• _Task goal_
Print the data exactly as written, but leave out each picture.

Stored entries:
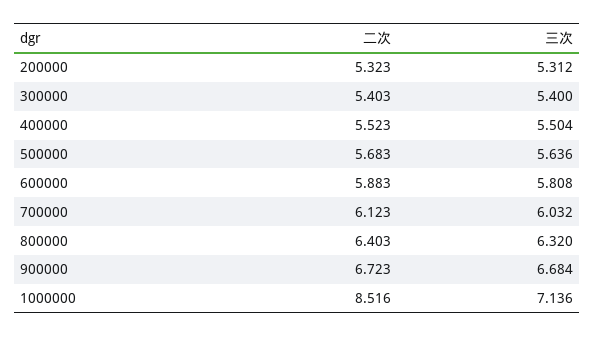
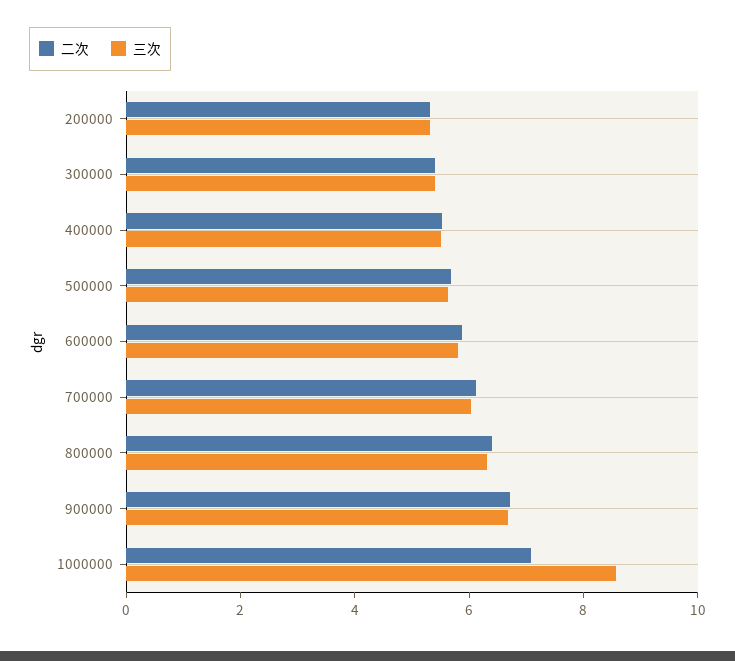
  {
    "二次": {
      "200000": 5.323,
      "300000": 5.403,
      "400000": 5.523,
      "500000": 5.683,
      "600000": 5.883,
      "700000": 6.123,
      "800000": 6.403,
      "900000": 6.723,
-     "1000000": 8.516
+     "1000000": 7
    },
    "三次": {
      "200000": 5.312,
      "300000": 5.4,
      "400000": 5.504,
      "500000": 5.636,
      "600000": 5.808,
      "700000": 6.032,
      "800000": 6.32,
      "900000": 6.684,
-     "1000000": 7.136
+     "1000000": 8.5
    }
  }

• _Answer to this problem_
  {
    "二次": {
      "200000": 5.323,
      "300000": 5.403,
      "400000": 5.523,
      "500000": 5.683,
      "600000": 5.883,
      "700000": 6.123,
      "800000": 6.403,
      "900000": 6.723,
-     "1000000": 8.516
+     "1000000": 7
    },
    "三次": {
      "200000": 5.312,
      "300000": 5.4,
      "400000": 5.504,
      "500000": 5.636,
      "600000": 5.808,
      "700000": 6.032,
      "800000": 6.32,
      "900000": 6.684,
-     "1000000": 7.136
+     "1000000": 8.5
    }
  }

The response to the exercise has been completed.